We left there on our own for Panama on a very rough and windy trip. It made it safer from submarines, but the thought of them lurking nearby would always remain with me.
It was hot in Panama – very hot! We docked for 2 days while waiting our turn through the canal. On the Atlantic side of Panama, the cities were Crystobol and Colon (American). The Pacific side was Balboa. Going into town was another new experience. The people were Indian descendents. There was a hooker district a full 2 blocks. The crew would go ashore and get boozed up.
The ship took on a load of bread. It was loaded on skids, stacked like blocks, not wrapped and winched on board. It made the best toast I’ve ever eaten. I’d eat it when I got off watch at 4am and fixed it in our crew mess room.
We went through the canal – an all day job, tied up with a submarine, which was my first. Hot!! The Army had soldiers swarming over the ship as it went through. They watched and questioned each move for sabotage actions. At that time the Canal was U.S. Government property and operated by the Army Engineering Corp. No huge aircraft transports existed then, so the Canal was very vital. They were armed and menacing.
The heat is what I remember. It was 120 degrees in some places. The fire room had 2 pipes about 2 feet in diameter that went up to the top deck and Bridge area. There, it became funnel-shaped, 90 degrees with the pipe. This funnel could be rotated from the fire room to hunt for the wind flow. These pipes (ventilators) also had rope ladders up through them for escape purposes.

○ ○ ○ ○

- What to produce
Render this sentence from the Panama passage account in Spanish: "We docked for 2 days while waiting our turn through the canal." Rely only on the Panama passage account for this work.

- Information supplied
○ ○ ○ ○

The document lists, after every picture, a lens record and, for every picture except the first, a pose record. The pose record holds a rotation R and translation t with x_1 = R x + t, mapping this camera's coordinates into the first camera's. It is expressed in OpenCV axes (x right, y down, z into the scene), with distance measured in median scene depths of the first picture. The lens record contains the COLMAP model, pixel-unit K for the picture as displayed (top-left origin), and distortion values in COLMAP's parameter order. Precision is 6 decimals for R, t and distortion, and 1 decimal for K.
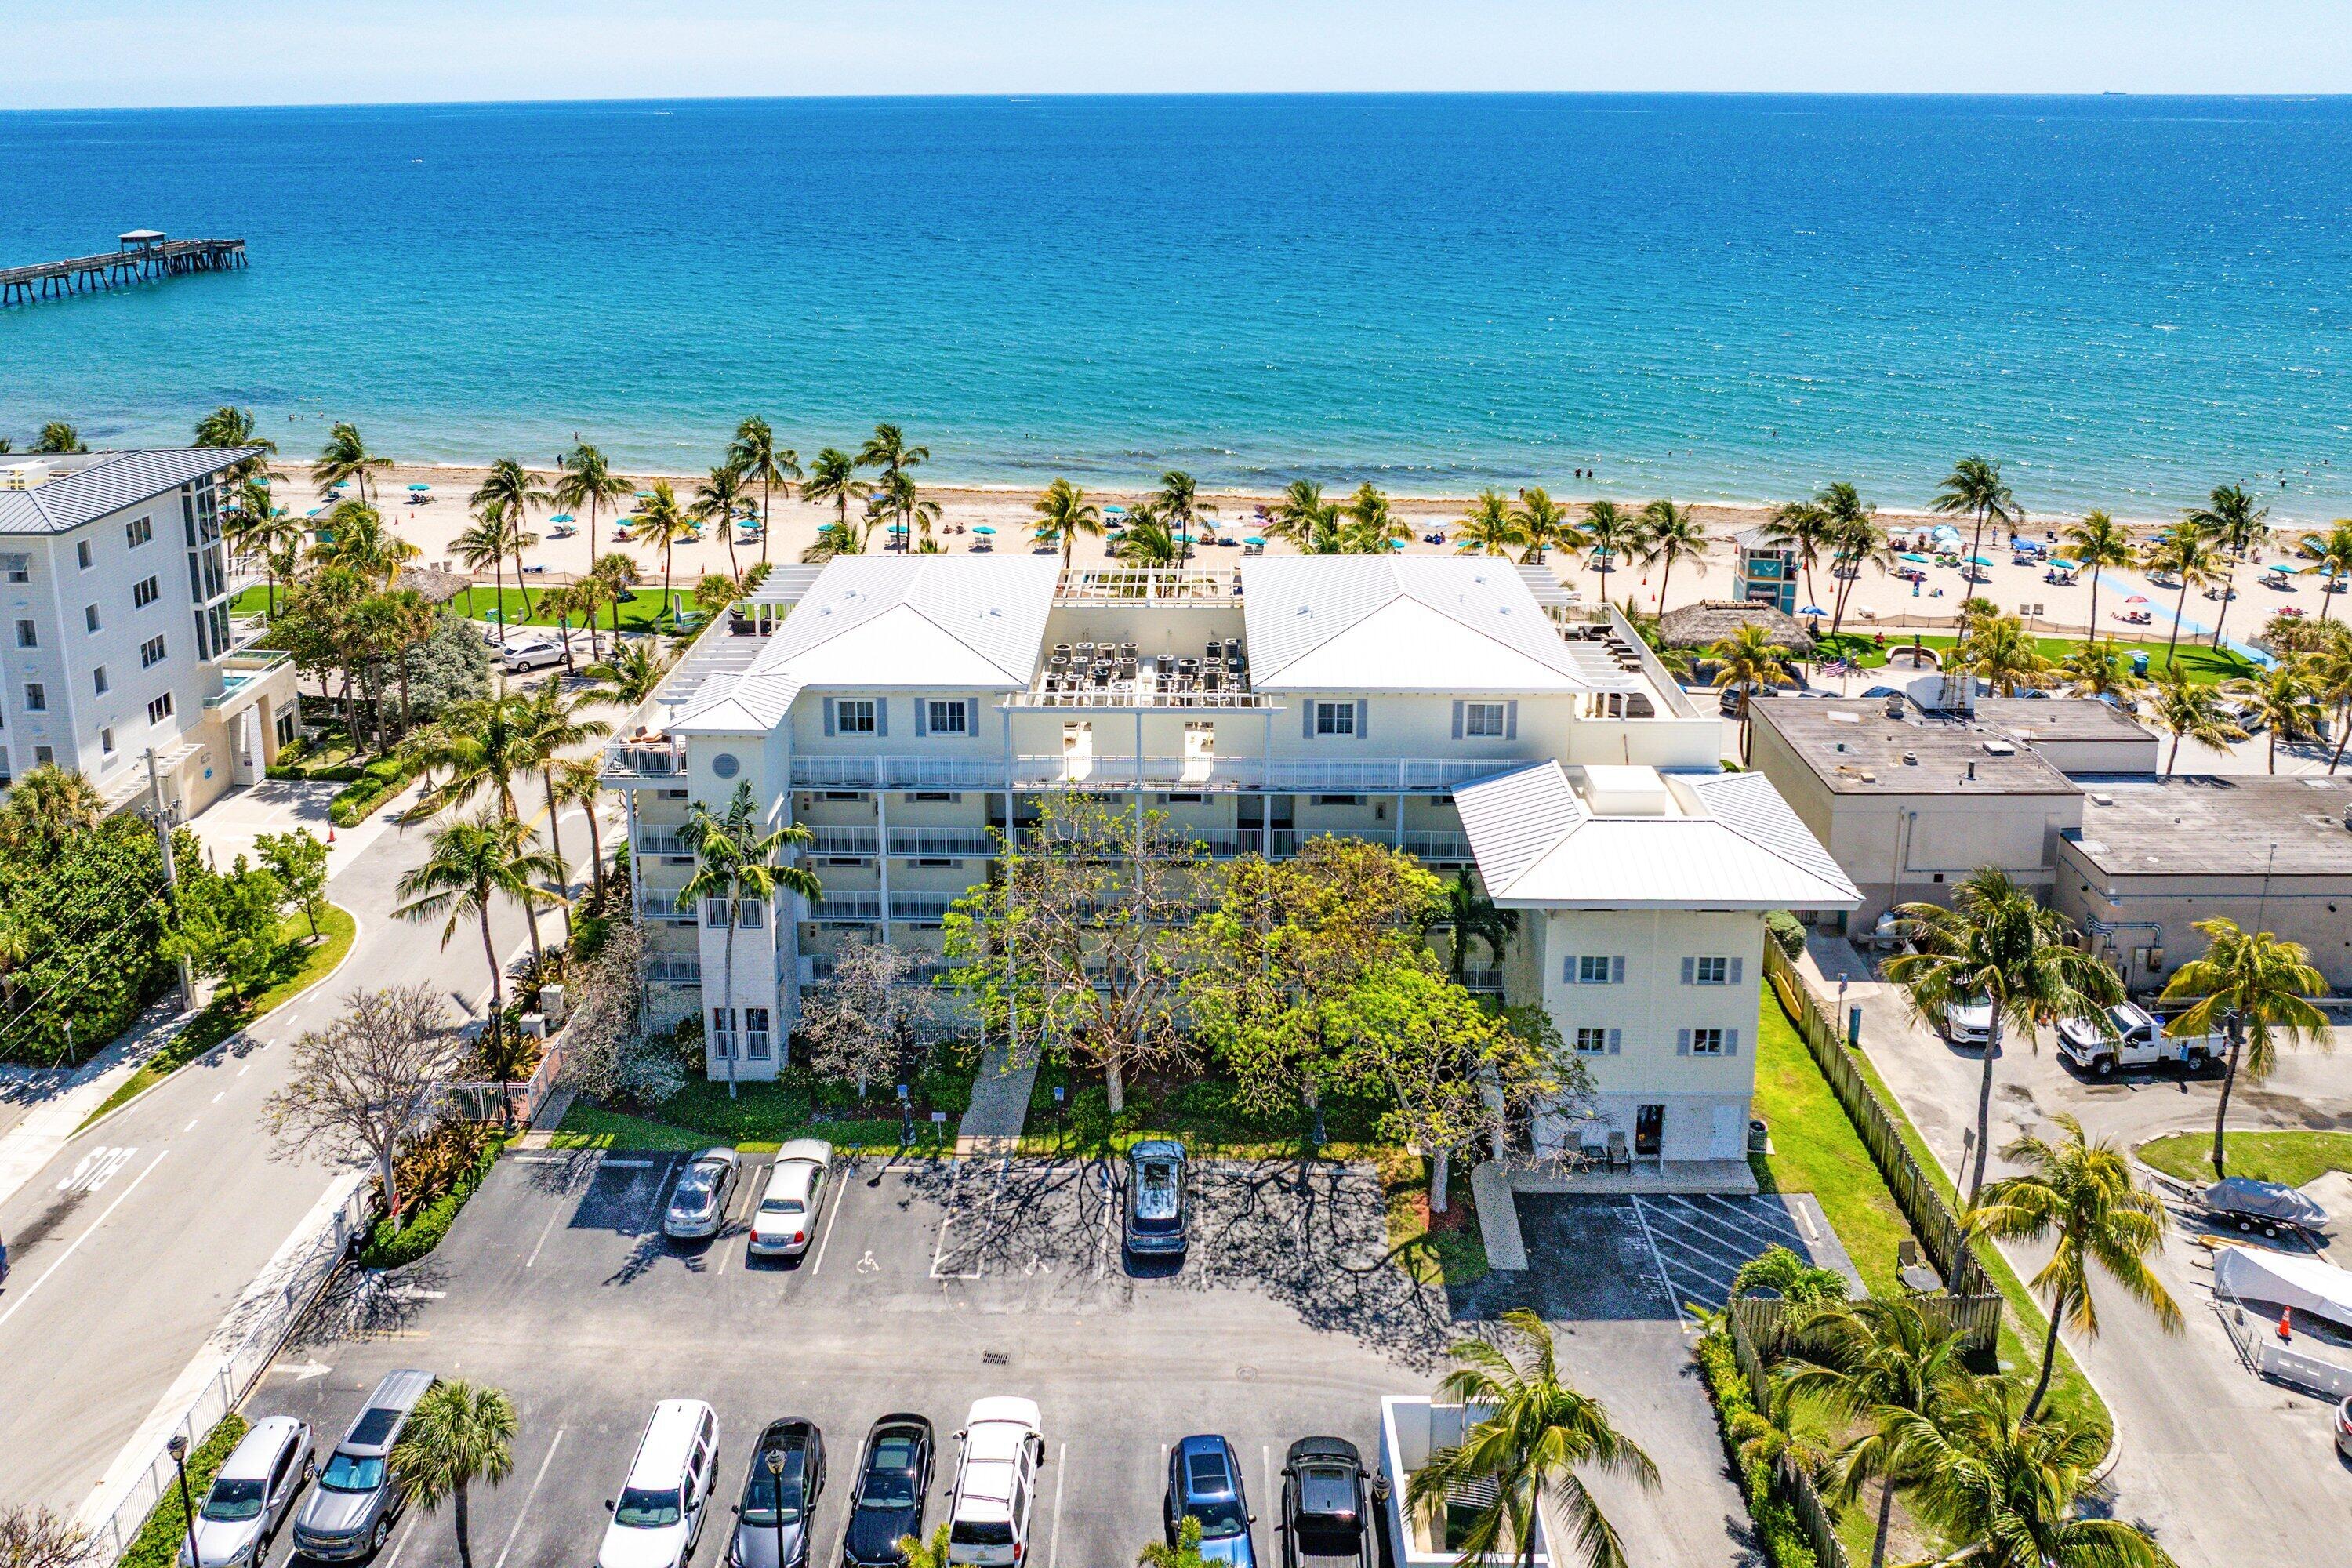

○ ○ ○ ○

- Task response
Atracamos durante 2 días mientras esperábamos nuestro turno para cruzar el canal.